Conversion of a traditional IRA to Roth IRA has become a common practice. It has many benefits and advantages that you cannot find in traditional IRA. As mentioned earlier, these benefits include tax-free withdrawals and no mandatory distributions. The rules regarding conversion are quite strict. To be eligible, the individual must not have a modified adjusted gross income (MAGI) of more than $100,000. It can be illustrated this way: Let's say Kathy had a traditional IRA account and decided she would benefit if she converted to Roth IRA; based on her current income, she would be eligible to make the conversion. However, if the person wishing to convert is married and the spouses are filing taxes separately, that person will not be allowed to make a conversion. Of course, in Kathy's case, it was not a problem at all because she is single.
There are three methods of conversion that are recognized and accepted by the IRS: same trustee transfers, trustee to trustee transfers, and rollovers.
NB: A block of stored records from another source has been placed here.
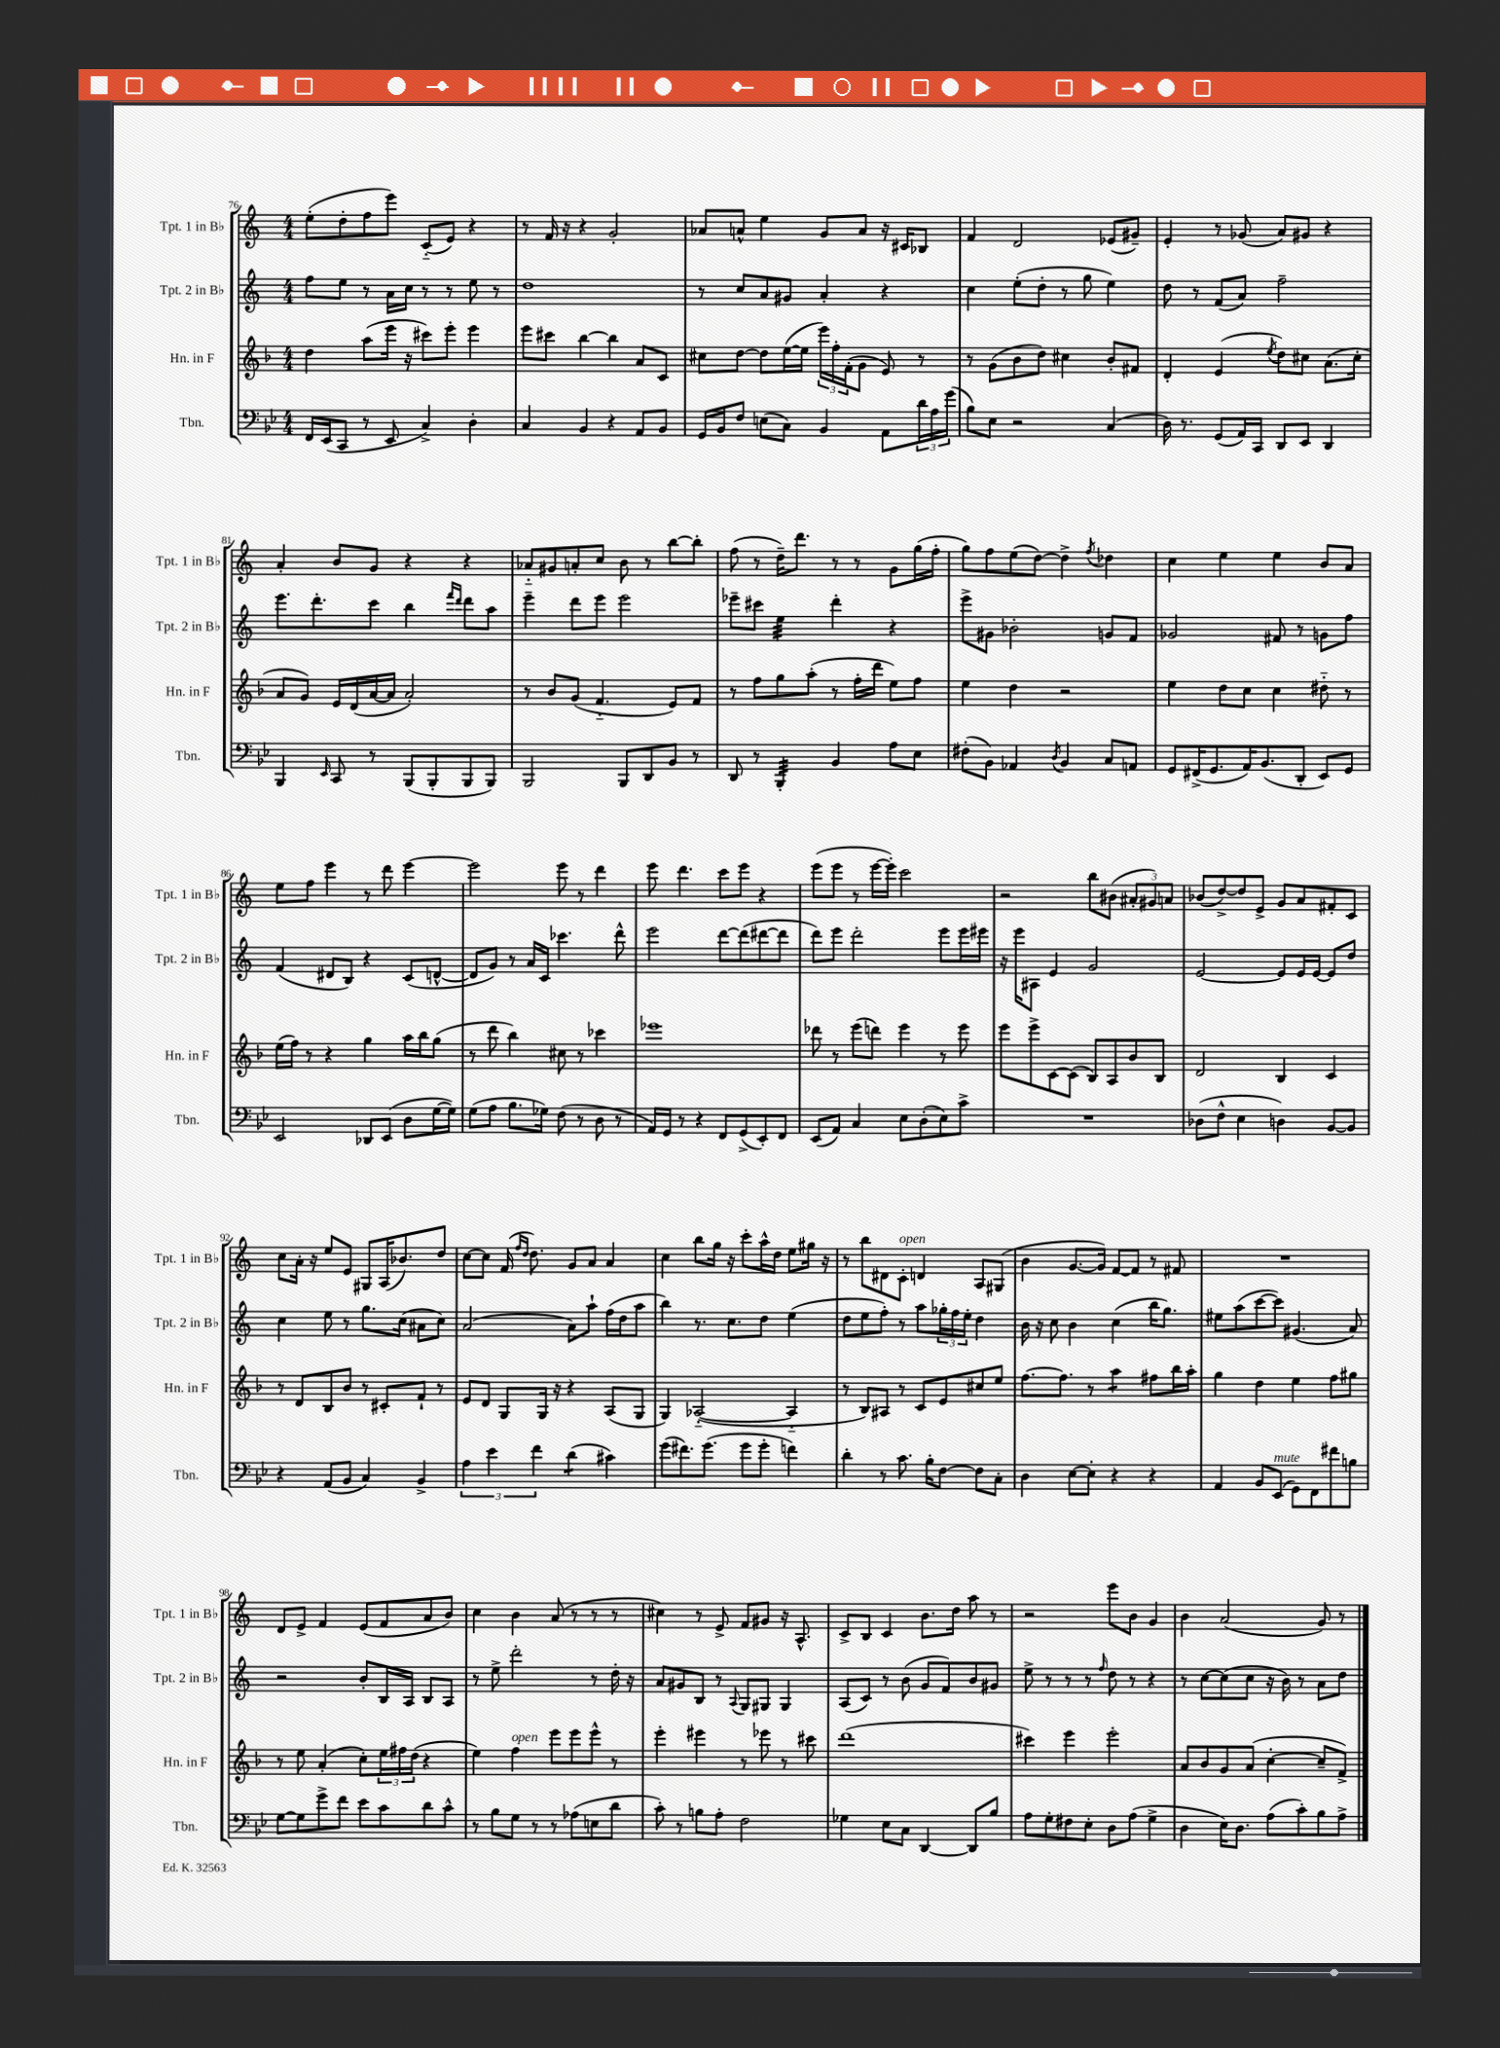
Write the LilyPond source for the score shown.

<<
\new StaffGroup <<
\new Staff = "s0" \with { instrumentName = "Tpt. 1 in Bb" shortInstrumentName = "Tpt. 1 in Bb" } {
    \clef treble \key c \major \numericTimeSignature \time 4/4
    e''8-.( d''8-. f''8 e'''8) c'8-_( e'8) r4 |
    r8 f'16 r16 r4 g'2-. |
    aes'8 a'8-^ e''4 g'8 a'8 r16 cis'16 bes8 |
    f'4 d'2 ees'8( gis'8--) |
    e'4-. r8 ges'8( a'8) gis'8 r4 |
    a'4-. b'8 g'8 r4 r4 |
    aes'8-_ gis'8 a'8-. c''8 b'8 r8 b''8~ b''8-. |
    f''8( r8 d''16--) d'''8. r8 r8 g'8 g''16( f''16-. |
    g''8) f''8 e''8( d''8~) d''4-> \acciaccatura { f''8 } des''4 |
    c''4 e''4 e''4 b'8 a'8 |
    e''8 f''8 e'''4 r8 d'''8 e'''4~ |
    e'''2 e'''8 r8 d'''4 |
    e'''8 d'''4. c'''8 e'''8 r4 |
    e'''8( e'''8 r8 e'''16~ e'''16-.) c'''2 |
    r2 b''8 bis'8( \tuplet 3/2 { ais'8-. gis'8) a'8 } |
    bes'8( d''8~->) d''8 e'8-> g'8 a'8 fis'8-. c'8 |
    c''8 a'16-. r16 e''8 e'8 gis8 a16( bes'8.) d''8 |
    c''8~ c''8 f'16( \grace { f''16 d''16 } d''8.) g'8 a'8 a'4 |
    c''4 b''8 g''16 r16 c'''8-. a''16-^ d''16 e''8 gis''16 r16 |
    r8 b''8 dis'8 c'8-.^\markup { \italic "open" } d'4 a8 gis8( |
    b'4 g'8.~ g'16) f'8~ f'8 r8 fis'8 |
    R1 |
    d'8 e'8-> f'4 e'8( f'8 a'8 b'8) |
    c''4 b'4 a'8( r8 r8 r8 |
    cis''4) r8 e'8-> f'8 gis'8 r16 a8.-^ |
    c'8-> b8 c'4 b'8. d''16 a''8 r8 |
    r2 e'''8 b'8 g'4 |
    b'4 a'2( g'8) r8 \bar "|." |
}
\new Staff = "s1" \with { instrumentName = "Tpt. 2 in Bb" shortInstrumentName = "Tpt. 2 in Bb" } {
    \clef treble \key c \major \numericTimeSignature \time 4/4
    f''8 e''8 r8 a'16 c''16 r8 r8 e''8 r8 |
    d''1 |
    r8 c''8 a'8 gis'8 a'4-. r4 |
    c''4 e''8-.( d''8-. r8 g''8 e''4) |
    d''8 r8 f'8( a'8) f''2-- |
    e'''8. d'''8.-. c'''8 b''4 \grace { f'''16 d'''16 } d'''8 a''8 |
    e'''4-- d'''8 e'''8 e'''2 |
    ees'''8-- cis'''8 e''4:32 d'''4-. r4 |
    e'''8-> gis'8 bes'2-. g'8 f'8 |
    ges'2 fis'8 r8 g'8 f''8 |
    f'4( dis'8 b8) r4 c'8( d'8~-^ |
    d'8 g'8) r8 a'16 c'16 ces'''4. d'''8-^ |
    e'''2 d'''8~ d'''8( dis'''8~ dis'''8 |
    d'''8) e'''8 d'''2-. e'''8 e'''16 eis'''16 |
    r16 e'''16 ais8 e'4 g'2 |
    e'2~ e'8 e'16 e'16~ e'8 d''8 |
    c''4 e''8 r8 g''8. c''16( ais'8 c''8) |
    a'2( a'8) a''8-! f''16( d''16 a''8 |
    b''4) r8. c''8. d''8 e''4( |
    d''8 e''8 f''8-.) r8 a''8 \tuplet 3/2 { ges''16-. f''16 e''16-. } d''4 |
    b'16 r16 c''8 b'4 c''4( b''16 g''8.) |
    eis''8 a''8( c'''8~ c'''8) gis'4.( a'8) |
    r2 b'8-. b16 a16 b8 a8 |
    r8 e''8-> d'''2-. r8 d''16-. r16 |
    a'8 gis'8 b8 r8 \appoggiatura { a8 } g8 gis8 gis4 |
    a8( c'8) r8 b'8( g'8 f'8) b'8 gis'8 |
    e''8-> r8 r8 r8 \grace { f''16 } d''8 r8 r4 |
    r8 c''8~ c''8( c''8 r16 b'16) r8 a'8 d''8 \bar "|." |
}
\new Staff = "s2" \with { instrumentName = "Hn. in F" shortInstrumentName = "Hn. in F" } {
    \clef treble \key f \major \numericTimeSignature \time 4/4
    d''4 a''8( e'''16 r16 cis'''8) e'''8-. e'''4 |
    e'''8 cis'''8 bes''4~ bes''4 a'8 c'8 |
    cis''8 d''8~ d''8 e''16~( e''16 \tuplet 3/2 { e'''16) f''16-. f'16-.( } g'8 e'8) r8 |
    r8 g'8( bes'8 d''8) cis''4 bes'8-. fis'8 |
    d'4-. e'4( \acciaccatura { e''8 } d''8) cis''8 a'8.( cis''16-. |
    a'8 g'8) e'16 d'16( a'16~ a'16 a'2-.) |
    r8 bes'8 g'8( f'4.-_ e'8) f'8 |
    r8 f''8 g''8 a''8-.( r8 f''16-. d'''16 e''8) f''8 |
    e''4 d''4 r2 |
    e''4 d''8 c''8 c''4 dis''8-_ r8 |
    e''16( f''16) r8 r4 g''4 a''16 bes''16 g''8( |
    r8 d'''8 bes''4) cis''8 r8 ces'''4 |
    ees'''1 |
    des'''8 r8 e'''8( d'''8) e'''4 r8 e'''8 |
    e'''8 e'''8-> c'8~ c'8( bes8) a8 bes'8 bes8 |
    d'2 bes4 c'4 |
    r8 d'8 bes8 bes'8 r8 cis'8-. f'8-! r8 |
    e'8 d'8 g8 g16 r16 r4 a8( g8 |
    g4) aes2~-_( aes4-_ |
    r8 bes8) ais8 r8 c'8 e'8 cis''8 e''8 |
    f''8.~ f''8. r8 a''4:8 fis''8 bes''16 a''16-. |
    g''4 d''4 e''4 f''8 gis''8 |
    r8 e''8 a'4-.( c''8-.) \tuplet 3/2 { e''16 fis''16 d''16( } r4 |
    e''4) f''4^\markup { \italic "open" } e'''8 e'''8 e'''8-^ r8 |
    e'''4-. eis'''4 r8 ees'''8 r8 cis'''8 |
    d'''1( |
    cis'''4) e'''4 e'''2-. |
    a'8 bes'8 g'8 a'8( c''4~-. c''8-- f'8->) \bar "|." |
}
\new Staff = "s3" \with { instrumentName = "Tbn." shortInstrumentName = "Tbn." } {
    \clef bass \key bes \major \numericTimeSignature \time 4/4
    f,16 ees,16( c,8 r8 ees,8 c4->) d4-. |
    c4 bes,4 r4 a,8 bes,8 |
    g,16 bes,16 f8 e8( c8) bes,4 a,8 \tuplet 3/2 { d'16 a16 g'16( } |
    bes8) ees8 r2 c4( |
    d16) r8. g,8( a,16) c,16 d,8 ees,8 d,4 |
    bes,,4 \grace { ees,16 } c,8 r8 bes,,8( bes,,8-. bes,,8 bes,,8) |
    bes,,2 bes,,8 d,8 bes,8 r8 |
    d,8 r8 bes,,4:32-. bes,4 a8 ees8 |
    fis8-.( bes,8) aes,4 \acciaccatura { d8 } bes,4 c8 a,8 |
    g,8 fis,16->( g,8. a,16) bes,8.( d,8-. ees,8) g,8 |
    ees,2 des,8 ees,8( d8 g16~ g16) |
    g8( a8 bes8. ges16) f8( r8 d8 r8 |
    a,16) g,16 r8 r4 f,8 g,8->( ees,8-.) f,8 |
    ees,8( a,8) c4 ees8 d8-.( ees8) c'8-> |
    R1 |
    des8( f8-^ ees4 d4) bes,8~ bes,8 |
    r4 a,8( bes,8 c4) bes,4-> |
    \tuplet 3/2 { a4 ees'4 f'4 } d'4:8( cis'4) |
    g'8( fis'8.) g'8.( g'8 g'8-. f'4) |
    d'4-. r8 c'8. bes16-. f8~ f8 c8-. |
    d4 ees8~ ees8-. r4 r4 |
    a,4 bes,8 ees,8^\markup { \italic "mute" }( g,8) f,8 fis'8 b8 |
    g8~ g8 g'8-> f'8 ees'8 c'8 d'8 c'8-^ |
    r8 bes8 g8 r8 r8 aes8( e8 d'8 |
    c'8-.) r8 b8 a8-. f2 |
    ges4 ees8 c8 d,4~ d,8 bes8 |
    a8 g8-. fis8 ees8-. d8 a8( g4-> |
    d4 ees16) d8. a8( c'8-.) bes8 a8-> \bar "|." |
}
>>
>>
\layout { \context { \Score currentBarNumber = #76 } }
Rollovers are very common; a method that is usually performed when a person loses their job that has a retirement plan in effect. For instance, if Kathy were to leave her job which has a 401 (k) plan, she would be allowed to rollover the amount of money in her 401 (k) into a Roth IRA. There is a stipulation for this, though. Its rules state that the rollover must be done within 60 days of the distribution from the 401 (k) account.
As earlier mentioned, there are no age limits with a this. As long as the individual continues earning income, they can open an account regardless of age. If Kathy was 16 and had a job, she would have been able to open an account. As it is, being 44 and employed, she is definitely eligible to opt for it. To reiterate further, once Kathy opens her new account, she will be able to make contributions for as long as she wants; the only requirement being that she still has earned income.